*Text extract*
Lining up for what is possibly their only meal for the day. Photo: Mark Heywood.

“People are not handling it well,” says Alice, “you want to cry because of the situation you see, people are hungry, we wish we could do more .. when we dish out mealie meal people come like flies, adults want us to dish for them but we can’t help.” 

So back to where we started.

The permit children need which allows them to walk to the venue to collect their food. Photo: Mark Heywood.

My fortunate encounter with the women of Londani Lushaka and the children whose rights to food and dignity depend upon them, is due the series of articles Maverick Citizen published in March this year on food waste and food rescue. They led to me being contacted by Sandra Van Oostenbrugge, an itinerant activist and former resident of Alex, who the three women grandly call their “Marketing Director” because “so many people and connections come through her”. Van Oostenburg first told me that: “Currently am trying to rally up support for a feeding scheme a friend of mine started back here in Alex … Her and I did a Lifeline counseling course together eight years ago.”

A later email (which I quote in full) was more explicit:

“Trying to get my hands on bigger pots.

“The number of children we are feeding (with the help of SA Harvest & NOSH both NPO rescue & direct surplus food) back at 11th Avenue is growing.

*Provided records*
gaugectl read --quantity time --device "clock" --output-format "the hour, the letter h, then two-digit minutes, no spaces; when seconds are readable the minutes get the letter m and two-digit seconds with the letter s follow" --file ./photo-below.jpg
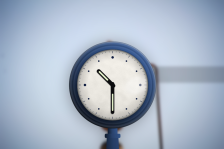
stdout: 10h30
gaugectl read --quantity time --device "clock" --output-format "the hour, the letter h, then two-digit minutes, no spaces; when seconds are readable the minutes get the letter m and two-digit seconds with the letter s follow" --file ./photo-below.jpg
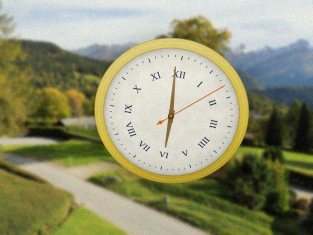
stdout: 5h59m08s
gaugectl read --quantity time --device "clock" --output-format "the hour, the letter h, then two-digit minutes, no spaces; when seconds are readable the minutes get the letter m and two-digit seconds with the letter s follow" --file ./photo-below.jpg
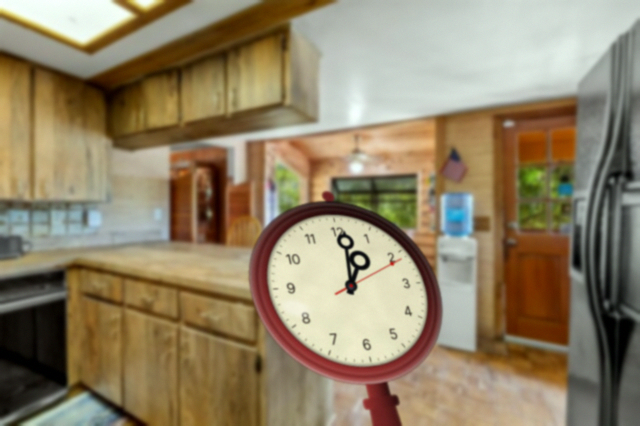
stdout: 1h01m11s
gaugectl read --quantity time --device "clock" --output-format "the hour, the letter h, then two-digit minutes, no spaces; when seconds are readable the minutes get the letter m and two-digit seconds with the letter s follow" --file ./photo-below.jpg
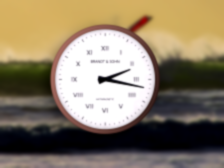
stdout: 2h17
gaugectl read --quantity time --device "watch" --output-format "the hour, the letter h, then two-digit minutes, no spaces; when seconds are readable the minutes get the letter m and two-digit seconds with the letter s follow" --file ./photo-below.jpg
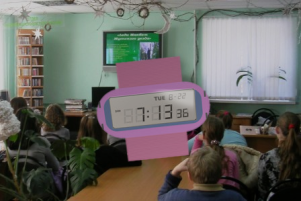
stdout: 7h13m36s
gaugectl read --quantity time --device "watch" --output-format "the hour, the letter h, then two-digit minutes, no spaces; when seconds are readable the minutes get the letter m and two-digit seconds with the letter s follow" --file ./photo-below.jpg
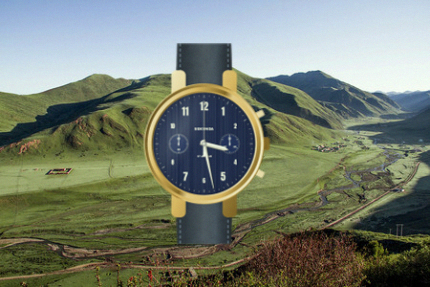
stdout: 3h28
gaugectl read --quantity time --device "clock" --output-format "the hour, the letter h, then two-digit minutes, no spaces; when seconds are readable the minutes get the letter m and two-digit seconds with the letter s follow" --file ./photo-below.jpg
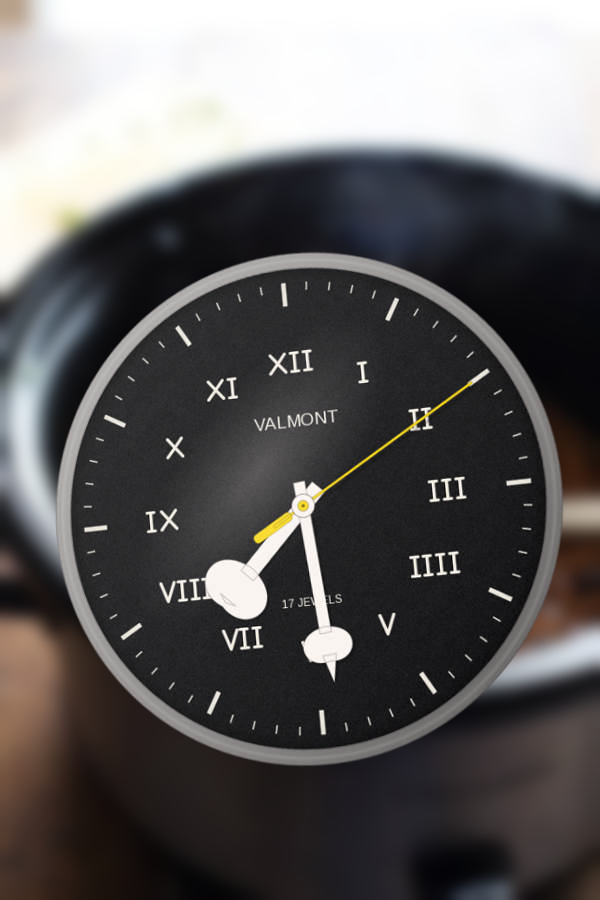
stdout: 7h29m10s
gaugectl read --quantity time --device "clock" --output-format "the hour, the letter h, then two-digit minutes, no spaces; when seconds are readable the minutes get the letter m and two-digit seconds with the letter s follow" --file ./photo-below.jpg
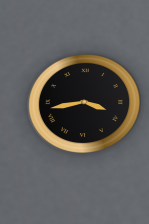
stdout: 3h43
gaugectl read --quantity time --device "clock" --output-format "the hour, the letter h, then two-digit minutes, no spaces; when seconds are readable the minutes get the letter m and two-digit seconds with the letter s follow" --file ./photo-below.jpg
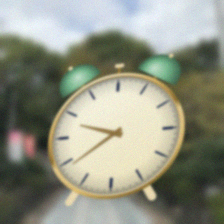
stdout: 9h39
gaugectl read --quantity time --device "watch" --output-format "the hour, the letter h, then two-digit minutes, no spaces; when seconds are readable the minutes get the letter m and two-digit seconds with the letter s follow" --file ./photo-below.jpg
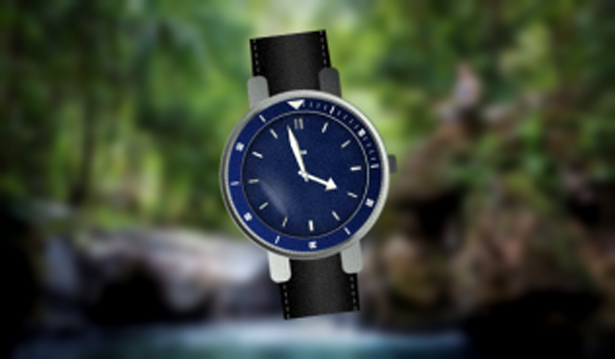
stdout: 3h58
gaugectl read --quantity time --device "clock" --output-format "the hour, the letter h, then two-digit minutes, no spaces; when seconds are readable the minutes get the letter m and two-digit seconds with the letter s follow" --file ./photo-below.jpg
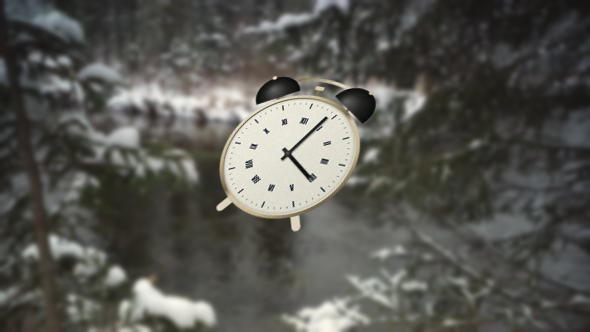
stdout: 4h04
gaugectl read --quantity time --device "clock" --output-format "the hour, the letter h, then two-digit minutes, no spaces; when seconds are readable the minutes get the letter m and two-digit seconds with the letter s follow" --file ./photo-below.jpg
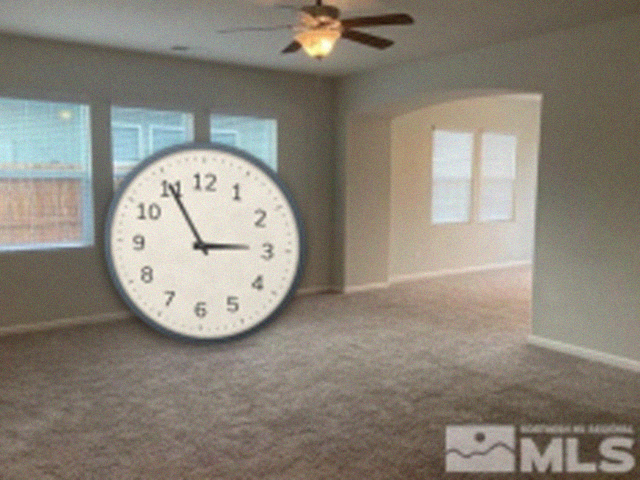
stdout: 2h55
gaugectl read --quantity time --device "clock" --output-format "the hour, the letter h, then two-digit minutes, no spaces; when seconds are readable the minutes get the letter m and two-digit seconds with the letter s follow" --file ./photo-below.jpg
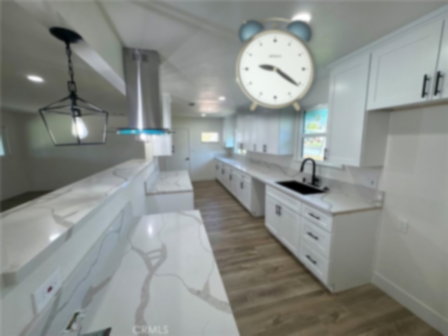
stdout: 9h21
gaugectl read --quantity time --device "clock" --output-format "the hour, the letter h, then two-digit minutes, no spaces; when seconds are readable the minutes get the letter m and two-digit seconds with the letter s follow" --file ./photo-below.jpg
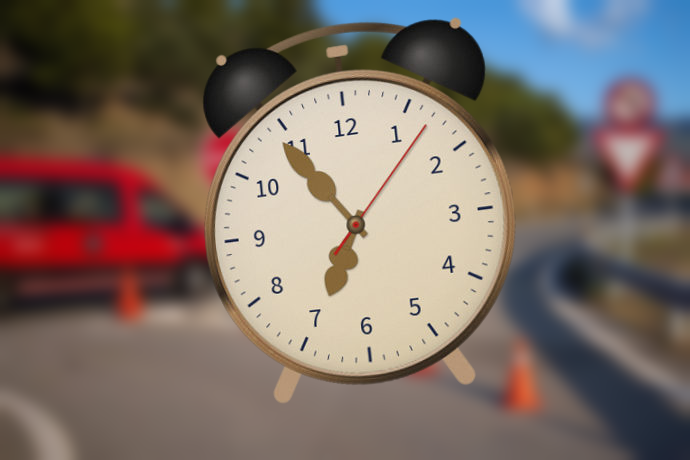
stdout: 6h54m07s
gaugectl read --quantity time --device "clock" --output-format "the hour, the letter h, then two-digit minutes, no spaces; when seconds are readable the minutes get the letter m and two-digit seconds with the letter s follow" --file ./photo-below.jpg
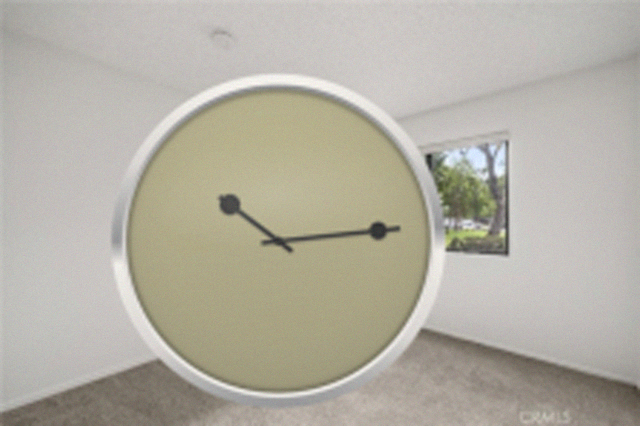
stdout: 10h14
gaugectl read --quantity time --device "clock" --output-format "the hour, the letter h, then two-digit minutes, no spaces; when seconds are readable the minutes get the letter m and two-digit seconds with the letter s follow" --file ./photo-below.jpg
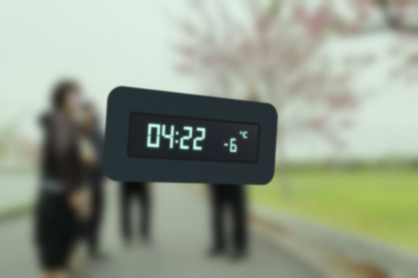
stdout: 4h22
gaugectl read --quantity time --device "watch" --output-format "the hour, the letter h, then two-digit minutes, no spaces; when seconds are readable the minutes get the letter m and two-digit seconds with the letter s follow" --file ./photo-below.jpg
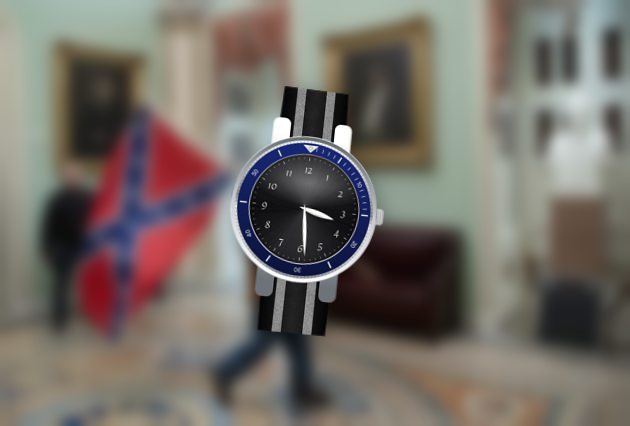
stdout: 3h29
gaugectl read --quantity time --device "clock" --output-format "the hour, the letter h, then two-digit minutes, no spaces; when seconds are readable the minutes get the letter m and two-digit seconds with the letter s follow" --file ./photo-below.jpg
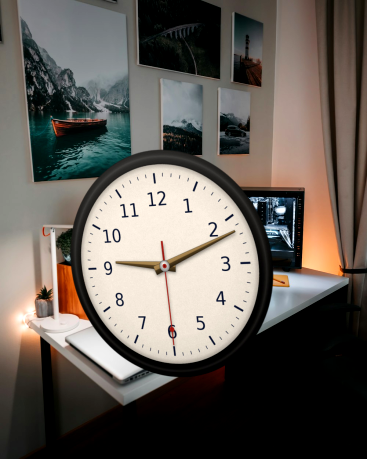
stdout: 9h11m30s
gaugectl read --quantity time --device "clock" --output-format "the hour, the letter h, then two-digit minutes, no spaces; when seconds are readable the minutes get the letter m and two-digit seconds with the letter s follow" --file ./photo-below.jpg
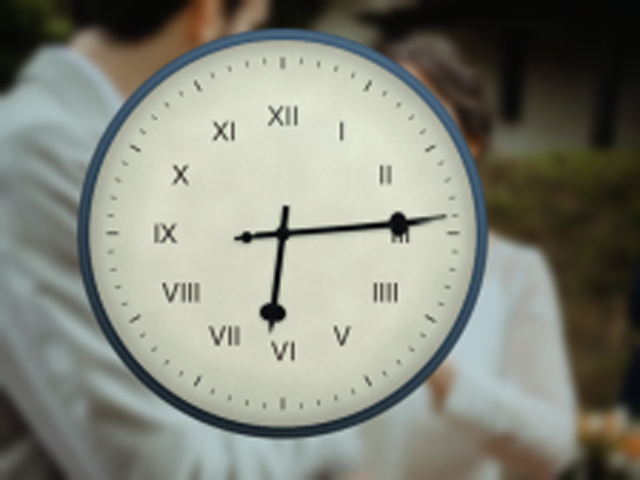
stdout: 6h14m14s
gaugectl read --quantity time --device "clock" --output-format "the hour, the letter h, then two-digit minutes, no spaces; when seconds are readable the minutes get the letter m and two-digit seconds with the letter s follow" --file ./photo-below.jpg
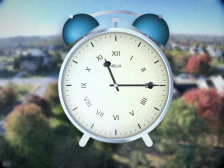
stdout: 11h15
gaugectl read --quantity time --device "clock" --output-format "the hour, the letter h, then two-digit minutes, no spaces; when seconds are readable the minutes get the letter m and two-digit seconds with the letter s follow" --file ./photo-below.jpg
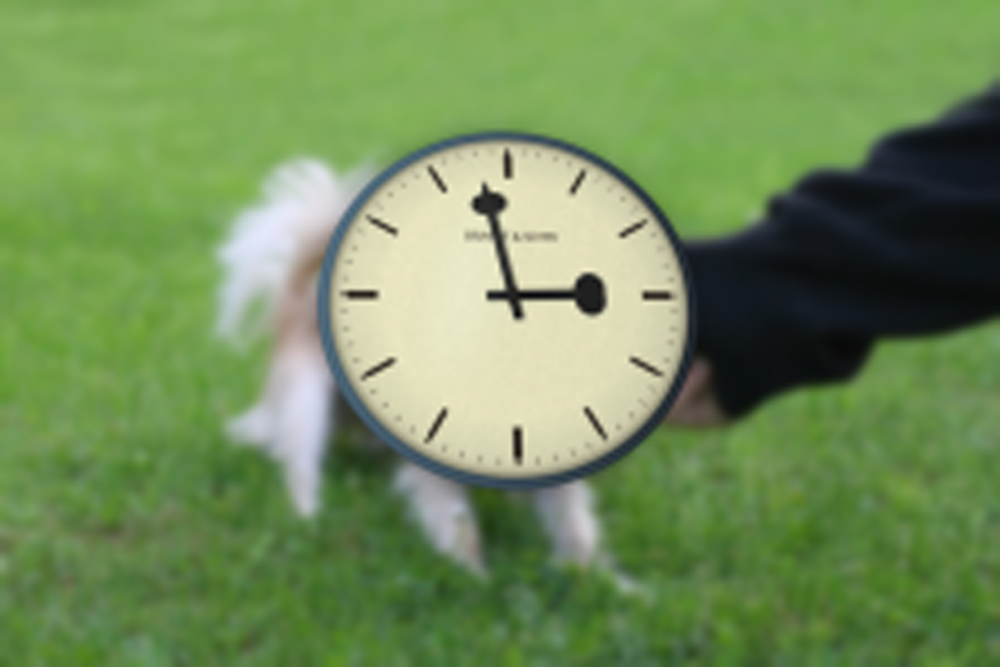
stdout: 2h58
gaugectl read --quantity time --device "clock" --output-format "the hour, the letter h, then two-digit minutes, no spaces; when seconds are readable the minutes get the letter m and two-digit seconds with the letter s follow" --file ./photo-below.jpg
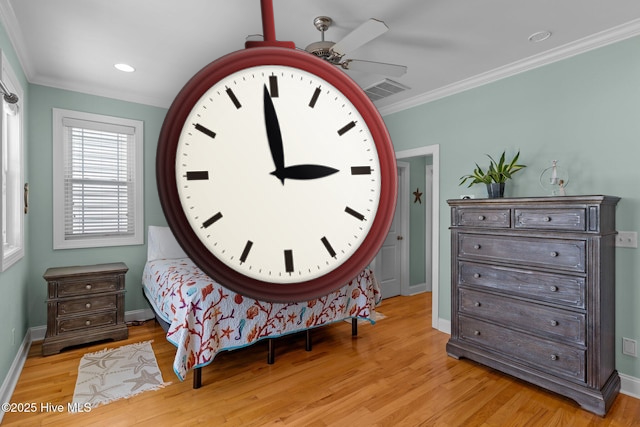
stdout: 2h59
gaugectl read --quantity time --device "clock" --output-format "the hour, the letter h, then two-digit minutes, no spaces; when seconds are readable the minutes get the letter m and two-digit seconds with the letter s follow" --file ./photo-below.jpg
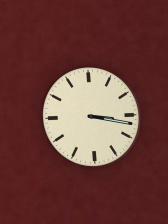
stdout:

*Task goal*
Please list every organization or publication that the Alex feeding-scheme article mentions by name, leaving out the names of people and places.

*Output below*
Londani Lushaka, Maverick Citizen, Lifeline, SA Harvest, NOSH